The Inequalities of Health Access in Developing Countries
For many years now, healthcare for people in third world countries has never been good. In fact, the right of healthcare has yet to become a reality for millions of people around the world. According to the Humanium, more than 13 million children under the ages of five tend to die from illnesses that cannot be treated or avoided. There are a number of health inequalities that have come about from the lack of health access to developing nations.
Poor Populations Are Affected Most
It is the poor population around the world who suffers the most risks when it comes to food shortages, lack of drinking water and having a proper sanitation system. Consequently these populations will be more vulnerable to diseases and get sick.
Infectious diseases tend to be more serious with children suffering from malnutrition and having little to no access to drinking water. In fact, regions like India, Nigeria, and Pakistan account for over half of the children’s deaths worldwide.
Healthcare And Medicine Are Prohibitive for Millions
There are many people who do not benefit from health coverage. Hence, they do not have access to healthcare beyond their means. Some people even have to wait for years to save and see a doctor or even a specialist.
Moreover, large pharmaceutical companies place extreme prices on their medicines which makes it difficult for third world nations to afford important medicines that they are in need of the most.
Failure to Improve Healthcare Systems
All of these issues have been a result of the government’s failure to improve the healthcare facilities for their people. The death rate of children has increased significantly over the years due to infectious diseases as a result of low vaccination levels. Additionally, most developing countries do not have enough staff or healthcare equipment that can cater to people’s medical needs.
Low Health Coverage For Children and Mothers
In most poor regions, deliveries and pregnancies are extremely risky for the health of both mother and child. Only a few of them are able to gain benefit from regular checkups during the pregnancy and have no information about their unborn child. Through proper technology and medical expertise, any complications during the pregnancy could have been quickly detected and treated before it could lead to serious complications between the mother and child. In fact, many statistics have shared that there are still 40% of mothers who continue to give birth without the need of any medical assistance – and many die, leaving behind their new born who is also 10 times more likely to be at risk of dying before they turn five years old.

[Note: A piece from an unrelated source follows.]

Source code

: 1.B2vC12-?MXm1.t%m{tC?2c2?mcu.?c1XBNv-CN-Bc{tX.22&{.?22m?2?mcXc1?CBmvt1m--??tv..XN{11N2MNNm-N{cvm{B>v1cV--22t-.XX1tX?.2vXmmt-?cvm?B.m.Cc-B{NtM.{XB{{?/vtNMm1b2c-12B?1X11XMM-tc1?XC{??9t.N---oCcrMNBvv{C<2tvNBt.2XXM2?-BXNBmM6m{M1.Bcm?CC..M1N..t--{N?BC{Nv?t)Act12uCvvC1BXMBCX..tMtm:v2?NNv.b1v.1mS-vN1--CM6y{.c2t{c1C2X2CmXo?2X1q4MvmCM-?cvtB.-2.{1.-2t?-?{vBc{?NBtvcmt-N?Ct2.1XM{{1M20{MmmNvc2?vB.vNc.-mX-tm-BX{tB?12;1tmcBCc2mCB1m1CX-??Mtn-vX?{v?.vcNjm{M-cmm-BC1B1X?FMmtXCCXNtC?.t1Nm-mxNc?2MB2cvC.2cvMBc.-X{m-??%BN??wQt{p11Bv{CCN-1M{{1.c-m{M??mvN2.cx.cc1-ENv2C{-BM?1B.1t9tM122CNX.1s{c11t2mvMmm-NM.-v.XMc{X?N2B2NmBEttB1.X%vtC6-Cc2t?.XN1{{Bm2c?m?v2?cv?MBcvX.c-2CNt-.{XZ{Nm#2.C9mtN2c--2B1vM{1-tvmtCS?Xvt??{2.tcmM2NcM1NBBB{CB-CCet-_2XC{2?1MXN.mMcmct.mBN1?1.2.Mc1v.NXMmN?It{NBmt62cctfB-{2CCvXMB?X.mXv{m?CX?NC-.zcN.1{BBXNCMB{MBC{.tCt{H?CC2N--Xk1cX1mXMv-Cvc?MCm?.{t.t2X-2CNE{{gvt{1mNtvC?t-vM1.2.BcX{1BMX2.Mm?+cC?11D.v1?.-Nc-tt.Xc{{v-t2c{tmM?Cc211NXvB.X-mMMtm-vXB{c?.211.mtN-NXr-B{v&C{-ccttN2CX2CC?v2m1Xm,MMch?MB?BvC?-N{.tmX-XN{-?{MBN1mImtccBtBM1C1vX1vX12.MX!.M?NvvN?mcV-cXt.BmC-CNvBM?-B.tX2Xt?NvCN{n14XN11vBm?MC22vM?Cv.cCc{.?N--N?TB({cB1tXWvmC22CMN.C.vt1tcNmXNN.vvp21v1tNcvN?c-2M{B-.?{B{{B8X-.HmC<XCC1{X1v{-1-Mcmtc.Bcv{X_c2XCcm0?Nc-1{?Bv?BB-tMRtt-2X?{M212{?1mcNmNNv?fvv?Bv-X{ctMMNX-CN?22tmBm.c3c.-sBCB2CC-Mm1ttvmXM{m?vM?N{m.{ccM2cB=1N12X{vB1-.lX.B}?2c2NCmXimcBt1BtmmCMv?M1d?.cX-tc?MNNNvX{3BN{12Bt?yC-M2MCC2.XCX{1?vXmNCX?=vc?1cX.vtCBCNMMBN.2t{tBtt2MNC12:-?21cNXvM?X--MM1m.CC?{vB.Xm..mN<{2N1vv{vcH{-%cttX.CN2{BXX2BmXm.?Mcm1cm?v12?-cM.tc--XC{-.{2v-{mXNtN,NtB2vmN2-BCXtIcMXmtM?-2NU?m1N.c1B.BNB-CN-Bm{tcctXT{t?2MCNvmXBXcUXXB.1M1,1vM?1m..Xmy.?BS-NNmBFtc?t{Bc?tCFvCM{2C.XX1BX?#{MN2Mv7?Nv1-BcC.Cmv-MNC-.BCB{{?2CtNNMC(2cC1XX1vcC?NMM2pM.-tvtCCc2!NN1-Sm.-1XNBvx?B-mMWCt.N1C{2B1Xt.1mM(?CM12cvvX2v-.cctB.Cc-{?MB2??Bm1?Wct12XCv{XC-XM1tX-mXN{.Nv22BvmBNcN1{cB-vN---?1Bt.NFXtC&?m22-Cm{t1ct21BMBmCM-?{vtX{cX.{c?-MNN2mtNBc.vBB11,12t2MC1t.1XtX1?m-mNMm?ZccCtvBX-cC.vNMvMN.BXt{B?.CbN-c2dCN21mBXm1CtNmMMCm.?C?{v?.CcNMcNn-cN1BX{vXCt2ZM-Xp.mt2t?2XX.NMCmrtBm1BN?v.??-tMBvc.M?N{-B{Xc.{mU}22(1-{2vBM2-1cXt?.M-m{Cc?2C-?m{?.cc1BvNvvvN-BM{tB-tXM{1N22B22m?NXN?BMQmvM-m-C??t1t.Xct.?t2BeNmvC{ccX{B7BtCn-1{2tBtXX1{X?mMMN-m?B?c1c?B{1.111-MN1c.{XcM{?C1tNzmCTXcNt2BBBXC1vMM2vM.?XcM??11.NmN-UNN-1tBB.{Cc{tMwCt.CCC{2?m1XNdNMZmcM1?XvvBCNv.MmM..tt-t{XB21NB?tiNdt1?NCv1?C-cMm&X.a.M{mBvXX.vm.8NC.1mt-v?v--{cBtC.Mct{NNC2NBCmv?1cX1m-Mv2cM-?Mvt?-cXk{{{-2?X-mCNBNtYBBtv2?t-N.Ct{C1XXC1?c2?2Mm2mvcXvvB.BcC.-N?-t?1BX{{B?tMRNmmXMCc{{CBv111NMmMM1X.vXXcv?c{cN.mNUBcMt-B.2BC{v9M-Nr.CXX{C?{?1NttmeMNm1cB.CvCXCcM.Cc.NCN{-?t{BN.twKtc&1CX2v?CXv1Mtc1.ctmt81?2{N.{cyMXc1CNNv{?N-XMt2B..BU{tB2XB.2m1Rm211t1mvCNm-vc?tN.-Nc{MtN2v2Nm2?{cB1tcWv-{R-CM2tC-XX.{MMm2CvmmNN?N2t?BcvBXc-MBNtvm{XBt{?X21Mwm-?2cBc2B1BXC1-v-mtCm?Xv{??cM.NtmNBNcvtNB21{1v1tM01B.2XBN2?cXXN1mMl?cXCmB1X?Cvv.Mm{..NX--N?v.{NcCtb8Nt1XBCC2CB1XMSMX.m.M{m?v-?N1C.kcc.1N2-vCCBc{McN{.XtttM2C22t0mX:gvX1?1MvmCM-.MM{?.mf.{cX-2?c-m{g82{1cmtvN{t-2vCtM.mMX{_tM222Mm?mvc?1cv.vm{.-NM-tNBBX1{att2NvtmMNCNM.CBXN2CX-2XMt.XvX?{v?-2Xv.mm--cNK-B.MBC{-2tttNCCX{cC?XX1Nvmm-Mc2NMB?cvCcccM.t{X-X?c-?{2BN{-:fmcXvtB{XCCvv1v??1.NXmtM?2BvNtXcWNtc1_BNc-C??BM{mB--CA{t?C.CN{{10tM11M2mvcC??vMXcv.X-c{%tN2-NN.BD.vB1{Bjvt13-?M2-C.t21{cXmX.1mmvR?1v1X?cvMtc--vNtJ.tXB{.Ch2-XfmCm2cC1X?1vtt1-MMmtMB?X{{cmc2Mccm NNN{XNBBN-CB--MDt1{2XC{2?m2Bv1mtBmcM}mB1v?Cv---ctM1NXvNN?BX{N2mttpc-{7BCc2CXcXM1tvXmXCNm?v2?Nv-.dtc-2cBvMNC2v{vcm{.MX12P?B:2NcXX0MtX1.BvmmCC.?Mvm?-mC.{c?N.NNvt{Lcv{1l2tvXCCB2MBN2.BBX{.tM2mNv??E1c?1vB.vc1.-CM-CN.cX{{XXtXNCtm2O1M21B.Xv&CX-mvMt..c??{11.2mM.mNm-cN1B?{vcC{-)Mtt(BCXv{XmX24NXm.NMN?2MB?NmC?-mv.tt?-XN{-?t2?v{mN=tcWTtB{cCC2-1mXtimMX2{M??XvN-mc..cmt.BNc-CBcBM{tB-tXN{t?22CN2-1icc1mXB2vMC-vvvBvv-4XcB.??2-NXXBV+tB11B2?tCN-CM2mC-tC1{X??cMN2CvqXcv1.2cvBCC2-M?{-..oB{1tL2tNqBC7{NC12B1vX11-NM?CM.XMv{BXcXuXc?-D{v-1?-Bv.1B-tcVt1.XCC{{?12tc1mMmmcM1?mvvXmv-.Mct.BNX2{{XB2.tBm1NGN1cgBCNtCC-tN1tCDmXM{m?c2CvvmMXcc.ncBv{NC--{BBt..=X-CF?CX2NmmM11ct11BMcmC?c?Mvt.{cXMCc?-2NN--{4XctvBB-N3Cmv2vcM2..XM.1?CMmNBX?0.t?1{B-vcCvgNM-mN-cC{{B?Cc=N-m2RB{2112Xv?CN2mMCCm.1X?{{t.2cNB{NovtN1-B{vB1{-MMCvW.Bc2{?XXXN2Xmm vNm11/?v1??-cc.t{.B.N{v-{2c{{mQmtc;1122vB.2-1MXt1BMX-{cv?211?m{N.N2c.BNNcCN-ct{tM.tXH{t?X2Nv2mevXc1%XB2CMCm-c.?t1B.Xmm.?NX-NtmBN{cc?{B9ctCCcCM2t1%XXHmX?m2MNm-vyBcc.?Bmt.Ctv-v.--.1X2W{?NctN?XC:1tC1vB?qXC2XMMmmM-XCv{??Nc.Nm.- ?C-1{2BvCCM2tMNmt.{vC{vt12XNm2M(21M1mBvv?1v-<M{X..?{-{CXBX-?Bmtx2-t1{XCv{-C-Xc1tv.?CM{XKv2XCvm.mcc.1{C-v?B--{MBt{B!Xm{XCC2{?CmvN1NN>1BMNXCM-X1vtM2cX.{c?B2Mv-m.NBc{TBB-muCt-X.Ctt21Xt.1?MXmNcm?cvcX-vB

The feeling of helplessness has plagued these people for many years now – but we can still hope that there are people out there who are working towards making a revolutionary change of these circumstances for the better.
One of the people who has been a part of making these changes is Juan de Borbon – a revered Spanish American clinical research executive who has been making use of telehealth services for better medical use within third world nations.
Juan de Borbon has an extensive background in global clinical R&D and has accomplished a number of trials as an executive. A few examples include being the President and CEO at CPK Clinical Research Institute, which was a startup business with a focused hospital-based phase 1 clinical pharmacology unit with additional outpatient clinical sites. Another would be when he served as the Executive Director of Clinical Operations at SFBC International, plus being the COO and Sr. Vice President of Clinical Services & Support at OmniComm Systems.
Regarding the subject of telehealth services, he introduced state-of-art technologies in healthcare with telehealth. This way he was able to introduce a way to improve the reach of allowing more people in all parts of the world to access medical services in a more fast pace and efficient manner – ensuring that people get all the help they need and through the right resources.